(Dataset records)
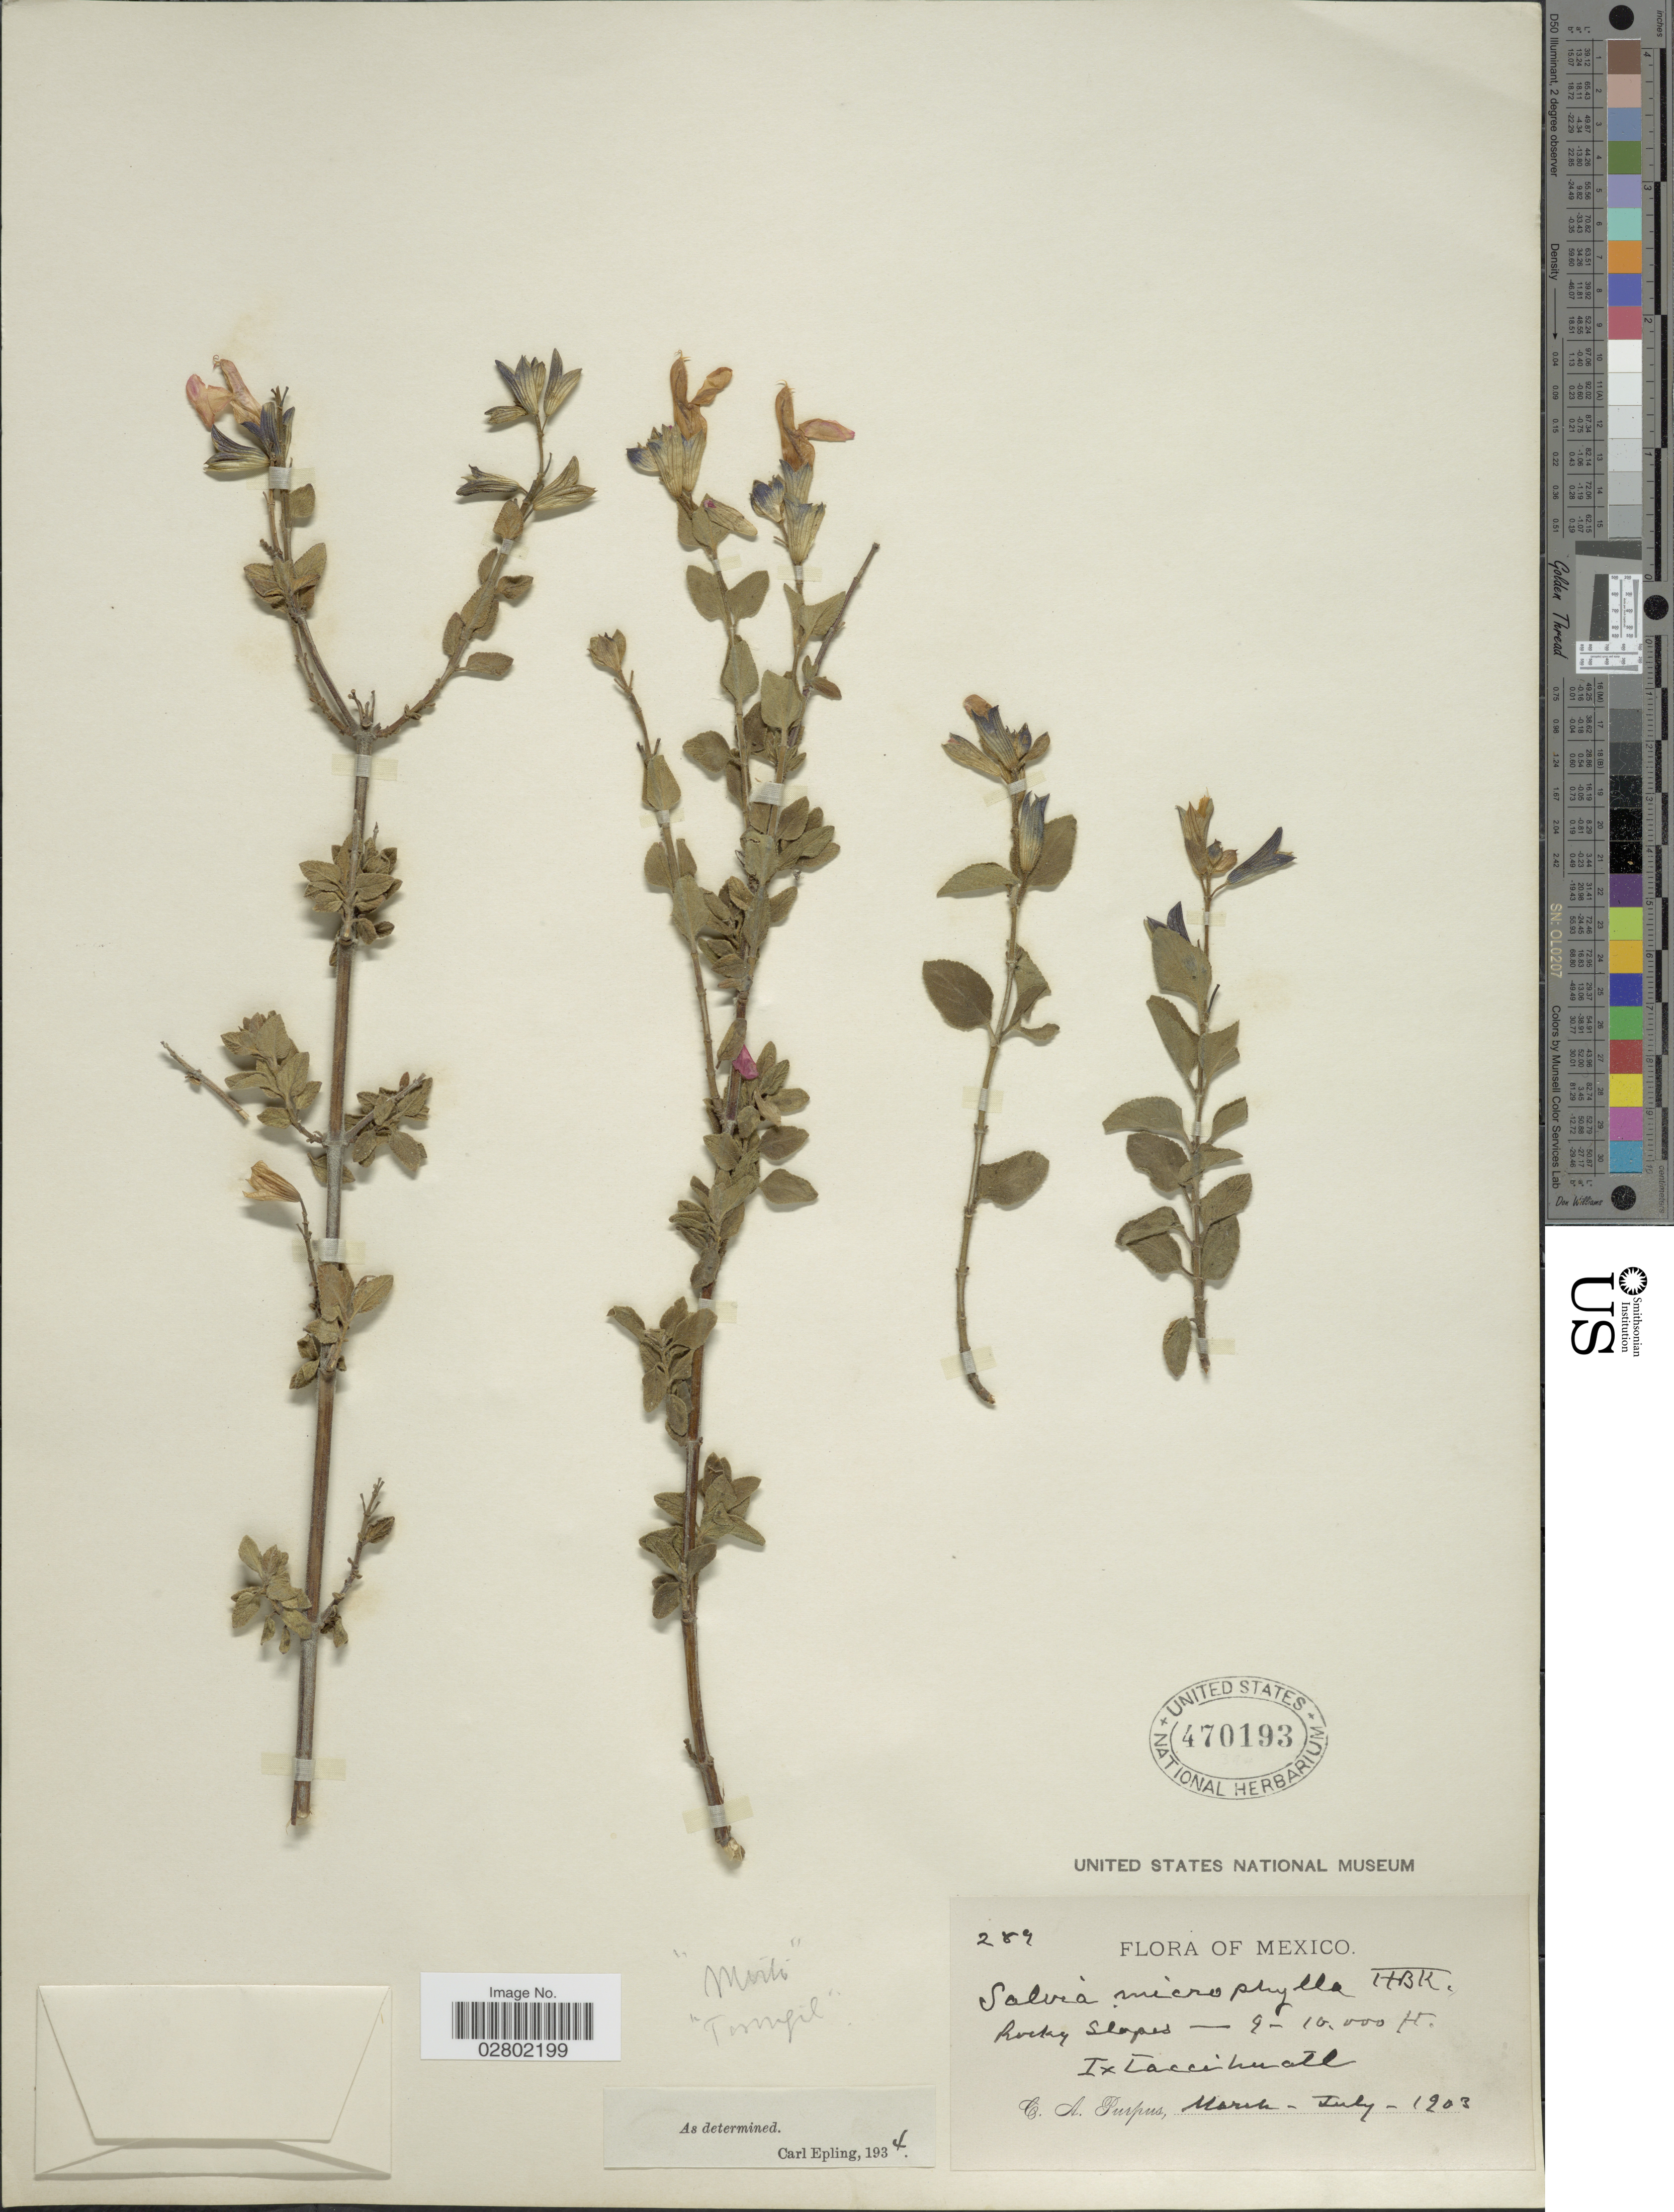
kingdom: Plantae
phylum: Tracheophyta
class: Magnoliopsida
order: Lamiales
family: Lamiaceae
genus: Salvia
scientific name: Salvia microphylla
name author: Kunth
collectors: C. A. Purpus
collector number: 289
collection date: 1903-03/1903-07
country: Mexico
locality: Ixtaccihuatl.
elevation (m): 2743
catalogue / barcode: US 470193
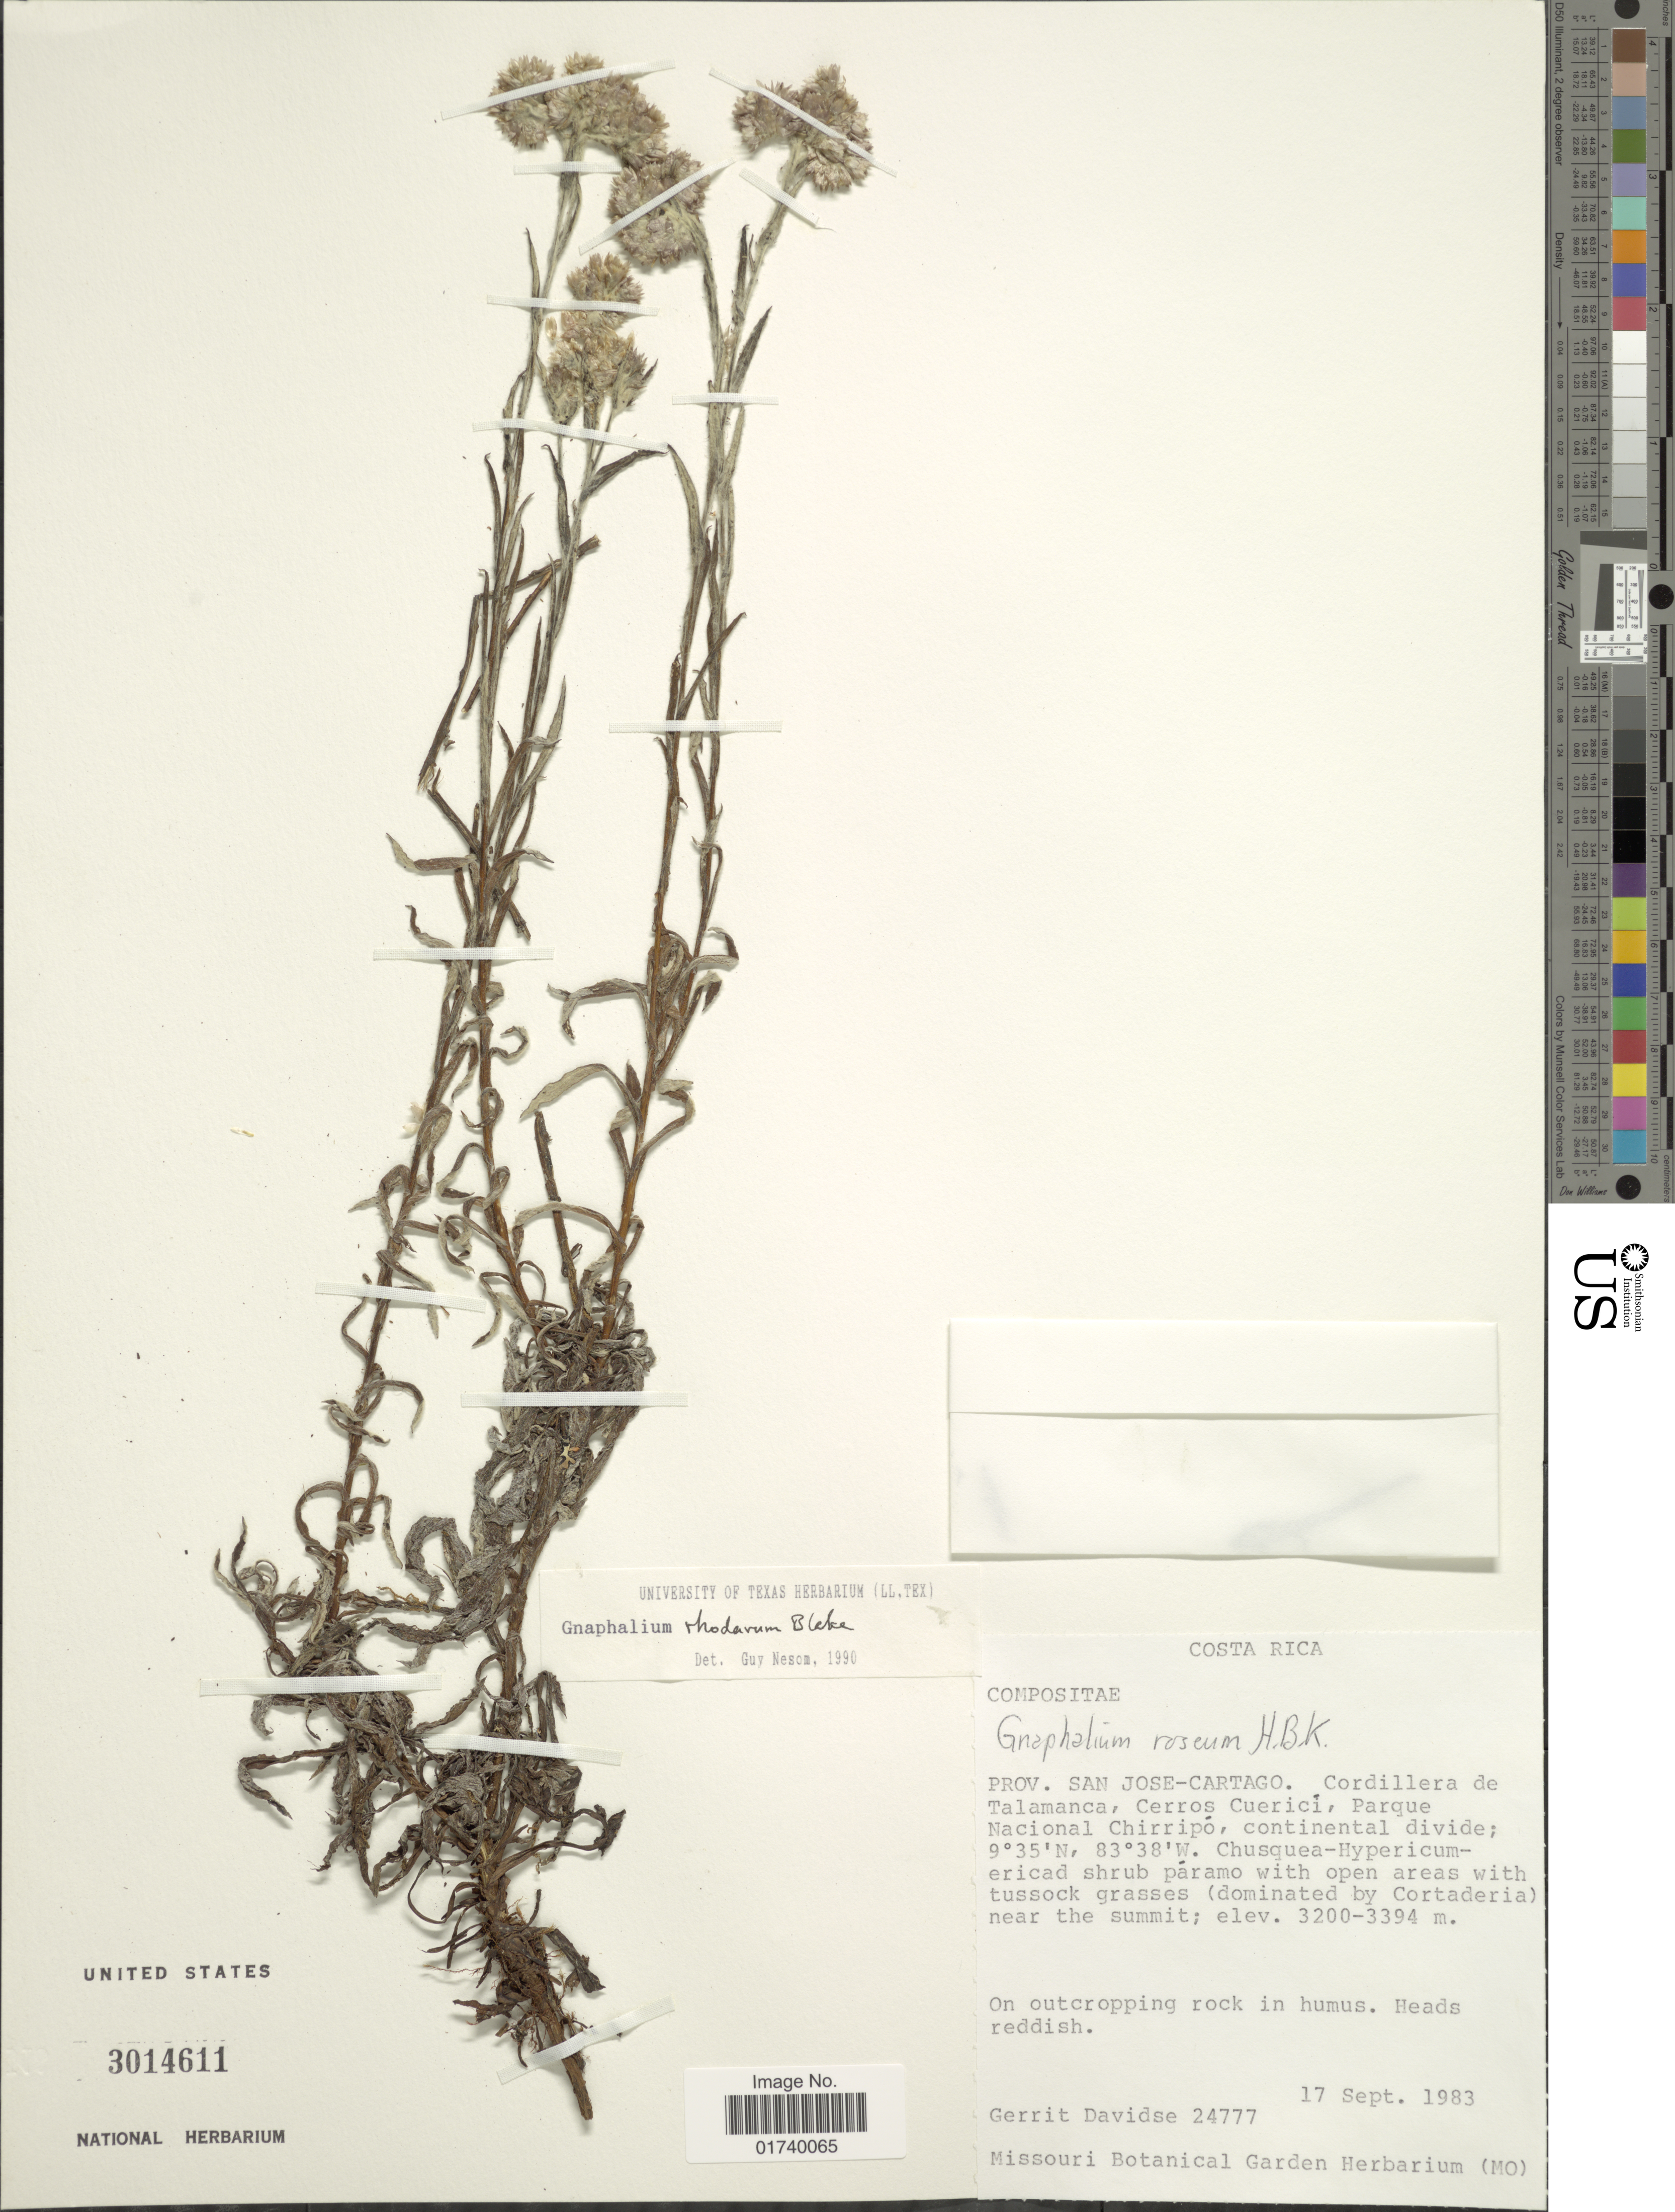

- _Problem_: Can you give all the material above again with "locality" swapped for "site" and nothing else changed, leaving out the pictures?

- _The solution_:
kingdom: Plantae
phylum: Tracheophyta
class: Magnoliopsida
order: Lamiales
family: Lamiaceae
genus: Salvia
scientific name: Salvia microphylla
name author: Kunth
collectors: C. A. Purpus
collector number: 289
collection date: 1903-03/1903-07
country: Mexico
site: Ixtaccihuatl.
elevation (m): 2743
catalogue / barcode: US 470193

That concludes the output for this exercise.